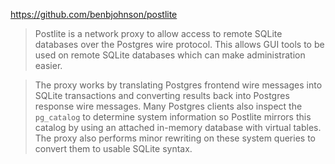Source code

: https://github.com/benbjohnson/postlite

> Postlite is a network proxy to allow access to remote SQLite databases over the Postgres wire protocol. This allows GUI tools to be used on remote SQLite databases which can make administration easier.

> The proxy works by translating Postgres frontend wire messages into SQLite transactions and converting results back into Postgres response wire messages. Many Postgres clients also inspect the `pg_catalog` to determine system information so Postlite mirrors this catalog by using an attached in-memory database with virtual tables. The proxy also performs minor rewriting on these system queries to convert them to usable SQLite syntax.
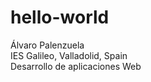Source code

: # hello-world</br>

Álvaro Palenzuela</br>
IES Galileo, Valladolid, Spain</br>
Desarrollo de aplicaciones Web</br>
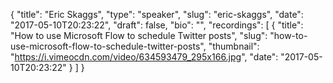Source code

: {
  "title": "Eric Skaggs",
  "type": "speaker",
  "slug": "eric-skaggs",
  "date": "2017-05-10T20:23:22",
  "draft": false,
  "bio": "",
  "recordings": [
    {
      "title": "How to use Microsoft Flow to schedule Twitter posts",
      "slug": "how-to-use-microsoft-flow-to-schedule-twitter-posts",
      "thumbnail": "https://i.vimeocdn.com/video/634593479_295x166.jpg",
      "date": "2017-05-10T20:23:22"
    }
  ]
}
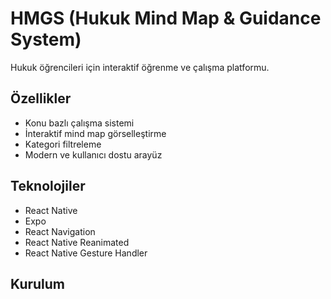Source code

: # HMGS (Hukuk Mind Map & Guidance System)

Hukuk öğrencileri için interaktif öğrenme ve çalışma platformu.

## Özellikler

- Konu bazlı çalışma sistemi
- İnteraktif mind map görselleştirme
- Kategori filtreleme
- Modern ve kullanıcı dostu arayüz

## Teknolojiler

- React Native
- Expo
- React Navigation
- React Native Reanimated
- React Native Gesture Handler

## Kurulum
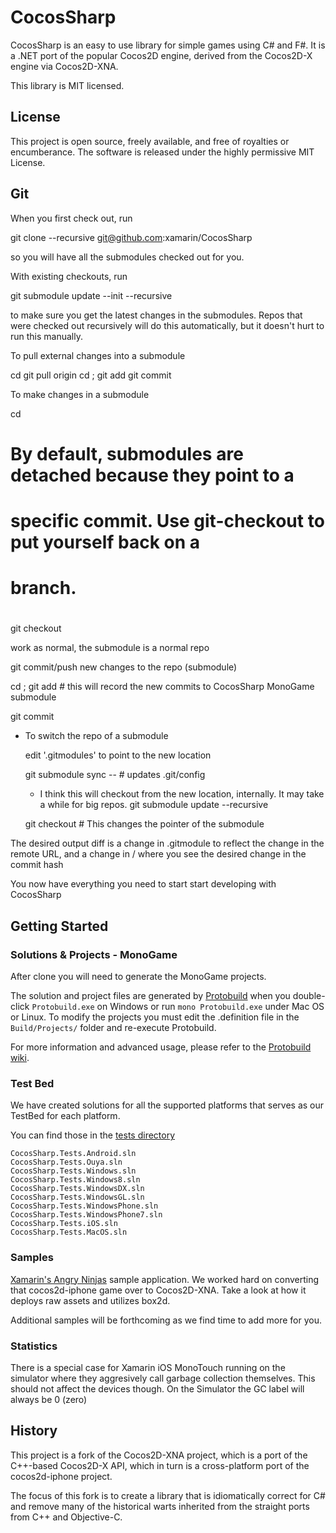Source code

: # CocosSharp

CocosSharp is an easy to use library for simple games using C# and F#.
It is a .NET port of the popular Cocos2D engine, derived from the
Cocos2D-X engine via Cocos2D-XNA.

This library is MIT licensed.

License
-------

This project is open source, freely available, and free of royalties
or encumberance. The software is released under the highly permissive
MIT License.

Git
---

When you first check out, run

   git clone --recursive git@github.com:xamarin/CocosSharp

so you will have all the submodules checked out for you.

With existing checkouts, run

   git submodule update --init --recursive

to make sure you get the latest changes in the submodules. Repos that
were checked out recursively will do this automatically, but it
doesn't hurt to run this manually.

To pull external changes into a submodule

   cd <submodule>
   git pull origin <branch>
   cd <top-level>; git add <submodule>
   git commit

To make changes in a submodule

   cd <submodule>

   # By default, submodules are detached because they point to a
   # specific commit. Use git-checkout to put yourself back on a
   # branch.
   #
   git checkout <branch>

   work as normal, the submodule is a normal repo

   git commit/push new changes to the repo (submodule)

   cd <top-level>; git add <submodule> # this will record the new commits to CocosSharp MonoGame submodule

   git commit

* To switch the repo of a submodule

   edit '.gitmodules' to point to the new location

   git submodule sync -- <path of the submodule> # updates .git/config

   * I think this will checkout from the new location, internally. It may take a while for big repos.
   git submodule update --recursive

   git checkout <desired new hash> # This changes the pointer of the submodule

The desired output diff is a change in .gitmodule to reflect the
change in the remote URL, and a change in /<submodule> where you see
the desired change in the commit hash


You now have everything you need to start start developing with
CocosSharp

Getting Started
---------------
### Solutions & Projects - MonoGame

After clone you will need to generate the MonoGame projects.

The solution and project files are generated by [Protobuild](https://github.com/hach-que/Protobuild) when you double-click `Protobuild.exe` on Windows or run `mono Protobuild.exe` under Mac OS or Linux.  To modify the projects you must edit the .definition file in the `Build/Projects/` folder and re-execute Protobuild.

For more information and advanced usage, please refer to the [Protobuild wiki](https://github.com/hach-que/Protobuild/wiki).

### Test Bed

We have created solutions for all the supported platforms that serves
as our TestBed for each platform.

You can find those in the [tests directory](https://github.com/xamarin/CocosSharp/tree/master/tests "Test Bed")

	CocosSharp.Tests.Android.sln	
	CocosSharp.Tests.Ouya.sln	
	CocosSharp.Tests.Windows.sln	
	CocosSharp.Tests.Windows8.sln	
	CocosSharp.Tests.WindowsDX.sln	
	CocosSharp.Tests.WindowsGL.sln	
	CocosSharp.Tests.WindowsPhone.sln	
	CocosSharp.Tests.WindowsPhone7.sln	
	CocosSharp.Tests.iOS.sln
	CocosSharp.Tests.MacOS.sln	

### Samples

[Xamarin's Angry Ninjas](https://github.com/xamarin/AngryNinjas
"Xamarin’s Angry Ninjas") sample application. We worked hard on
converting that cocos2d-iphone game over to Cocos2D-XNA. Take a look
at how it deploys raw assets and utilizes box2d.

Additional samples will be forthcoming as we find time to add more for you. 

### Statistics

There is a special case for Xamarin iOS MonoTouch running on the simulator where they aggresively call garbage collection themselves.  This should not affect the devices though.  On the Simulator the GC label will always be 0 (zero)


History
-------

This project is a fork of the Cocos2D-XNA project, which is a port of
the C++-based Cocos2D-X API, which in turn is a cross-platform port of
the cocos2d-iphone project.  

The focus of this fork is to create a library that is idiomatically
correct for C# and remove many of the historical warts inherited from
the straight ports from C++ and Objective-C.
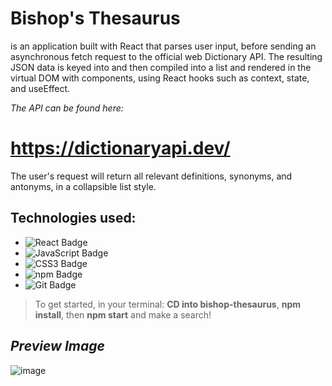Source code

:# Bishop's Thesaurus 
is an application built with React that parses user input, before sending an asynchronous fetch request to the official web Dictionary API. The resulting JSON data is keyed into and then compiled into a list and rendered in the virtual DOM with components, using React hooks such as context, state, and useEffect.

*The API can be found here:*
# https://dictionaryapi.dev/

The user's request will return all relevant definitions, synonyms, and antonyms, in a collapsible list style. 

## Technologies used:
* ![React Badge](https://img.shields.io/badge/React-61DAFB?logo=react&logoColor=000&style=flat)
* ![JavaScript Badge](https://img.shields.io/badge/JavaScript-F7DF1E?logo=javascript&logoColor=000&style=flat)
* ![CSS3 Badge](https://img.shields.io/badge/CSS3-1572B6?logo=css3&logoColor=fff&style=flat)
* ![npm Badge](https://img.shields.io/badge/npm-CB3837?logo=npm&logoColor=fff&style=flat)
* ![Git Badge](https://img.shields.io/badge/Git-F05032?logo=git&logoColor=fff&style=flat)

> To get started, in your terminal: **CD into bishop-thesaurus**, **npm install**, then **npm start** and make a search!

## _Preview Image_

![image](https://user-images.githubusercontent.com/95946808/202939661-35f3a1a9-7b55-4a9b-9a17-7330467e8054.png)
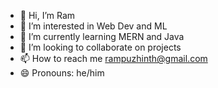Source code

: - 👋 Hi, I’m Ram 
- 👀 I’m interested in Web Dev and ML
- 🌱 I’m currently learning MERN and Java
- 💞️ I’m looking to collaborate on projects
- 📫 How to reach me rampuzhinth@gmail.com
- 😄 Pronouns: he/him

<!---
rampuzhinth/rampuzhinth is a ✨ special ✨ repository because its `README.md` (this file) appears on your GitHub profile.
You can click the Preview link to take a look at your changes.
--->

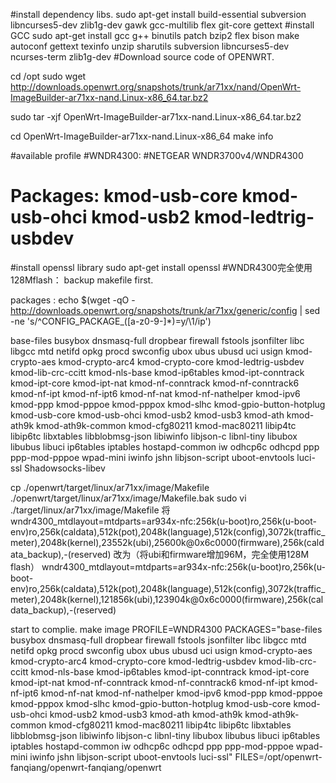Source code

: 
#install dependency libs.
sudo apt-get install build-essential subversion libncurses5-dev zlib1g-dev gawk gcc-multilib flex git-core gettext
#install GCC
sudo apt-get install gcc g++ binutils patch bzip2 flex bison make autoconf gettext texinfo unzip sharutils subversion libncurses5-dev ncurses-term zlib1g-dev 
#Download source code of OPENWRT.

cd /opt
sudo wget http://downloads.openwrt.org/snapshots/trunk/ar71xx/nand/OpenWrt-ImageBuilder-ar71xx-nand.Linux-x86_64.tar.bz2

sudo tar -xjf OpenWrt-ImageBuilder-ar71xx-nand.Linux-x86_64.tar.bz2

cd OpenWrt-ImageBuilder-ar71xx-nand.Linux-x86_64
make info

#available profile
#WNDR4300:
	#NETGEAR WNDR3700v4/WNDR4300
#	Packages: kmod-usb-core kmod-usb-ohci kmod-usb2 kmod-ledtrig-usbdev



#install openssl library
sudo apt-get install openssl
#WNDR4300完全使用128Mflash：
backup makefile first.

packages :
echo $(wget -qO - http://downloads.openwrt.org/snapshots/trunk/ar71xx/generic/config | sed -ne 's/^CONFIG_PACKAGE_\([a-z0-9-]*\)=y/\1/ip')

base-files busybox dnsmasq-full dropbear firewall fstools jsonfilter libc libgcc mtd netifd opkg procd swconfig ubox ubus ubusd uci usign kmod-crypto-aes kmod-crypto-arc4 kmod-crypto-core kmod-ledtrig-usbdev kmod-lib-crc-ccitt kmod-nls-base kmod-ip6tables kmod-ipt-conntrack kmod-ipt-core kmod-ipt-nat kmod-nf-conntrack kmod-nf-conntrack6 kmod-nf-ipt kmod-nf-ipt6 kmod-nf-nat kmod-nf-nathelper kmod-ipv6 kmod-ppp kmod-pppoe kmod-pppox kmod-slhc kmod-gpio-button-hotplug kmod-usb-core kmod-usb-ohci kmod-usb2 kmod-usb3 kmod-ath kmod-ath9k kmod-ath9k-common kmod-cfg80211 kmod-mac80211 libip4tc libip6tc libxtables libblobmsg-json libiwinfo libjson-c libnl-tiny libubox libubus libuci ip6tables iptables hostapd-common iw odhcp6c odhcpd ppp ppp-mod-pppoe wpad-mini iwinfo jshn libjson-script uboot-envtools luci-ssl Shadowsocks-libev

cp ./openwrt/target/linux/ar71xx/image/Makefile  ./openwrt/target/linux/ar71xx/image/Makefile.bak
sudo vi ./target/linux/ar71xx/image/Makefile
将
wndr4300_mtdlayout=mtdparts=ar934x-nfc:256k(u-boot)ro,256k(u-boot-env)ro,256k(caldata),512k(pot),2048k(language),512k(config),3072k(traffic_meter),2048k(kernel),23552k(ubi),25600k@0x6c0000(firmware),256k(caldata_backup),-(reserved)
改为（将ubi和firmware增加96M，完全使用128M flash）
wndr4300_mtdlayout=mtdparts=ar934x-nfc:256k(u-boot)ro,256k(u-boot-env)ro,256k(caldata),512k(pot),2048k(language),512k(config),3072k(traffic_meter),2048k(kernel),121856k(ubi),123904k@0x6c0000(firmware),256k(caldata_backup),-(reserved)


start to complie.
make image PROFILE=WNDR4300 PACKAGES="base-files busybox dnsmasq-full dropbear firewall fstools jsonfilter libc libgcc mtd netifd opkg procd swconfig ubox ubus ubusd uci usign kmod-crypto-aes kmod-crypto-arc4 kmod-crypto-core kmod-ledtrig-usbdev kmod-lib-crc-ccitt kmod-nls-base kmod-ip6tables kmod-ipt-conntrack kmod-ipt-core kmod-ipt-nat kmod-nf-conntrack kmod-nf-conntrack6 kmod-nf-ipt kmod-nf-ipt6 kmod-nf-nat kmod-nf-nathelper kmod-ipv6 kmod-ppp kmod-pppoe kmod-pppox kmod-slhc kmod-gpio-button-hotplug kmod-usb-core kmod-usb-ohci kmod-usb2 kmod-usb3 kmod-ath kmod-ath9k kmod-ath9k-common kmod-cfg80211 kmod-mac80211 libip4tc libip6tc libxtables libblobmsg-json libiwinfo libjson-c libnl-tiny libubox libubus libuci ip6tables iptables hostapd-common iw odhcp6c odhcpd ppp ppp-mod-pppoe wpad-mini iwinfo jshn libjson-script uboot-envtools luci-ssl" FILES=/opt/openwrt-fanqiang/openwrt-fanqiang/openwrt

Work to be completed:
Restate, line by line and word for word, everything from the top of the material through the line that contains "make administration easier.". Leave pictures out.

Task answer:
Source code

: https://github.com/benbjohnson/postlite

> Postlite is a network proxy to allow access to remote SQLite databases over the Postgres wire protocol. This allows GUI tools to be used on remote SQLite databases which can make administration easier.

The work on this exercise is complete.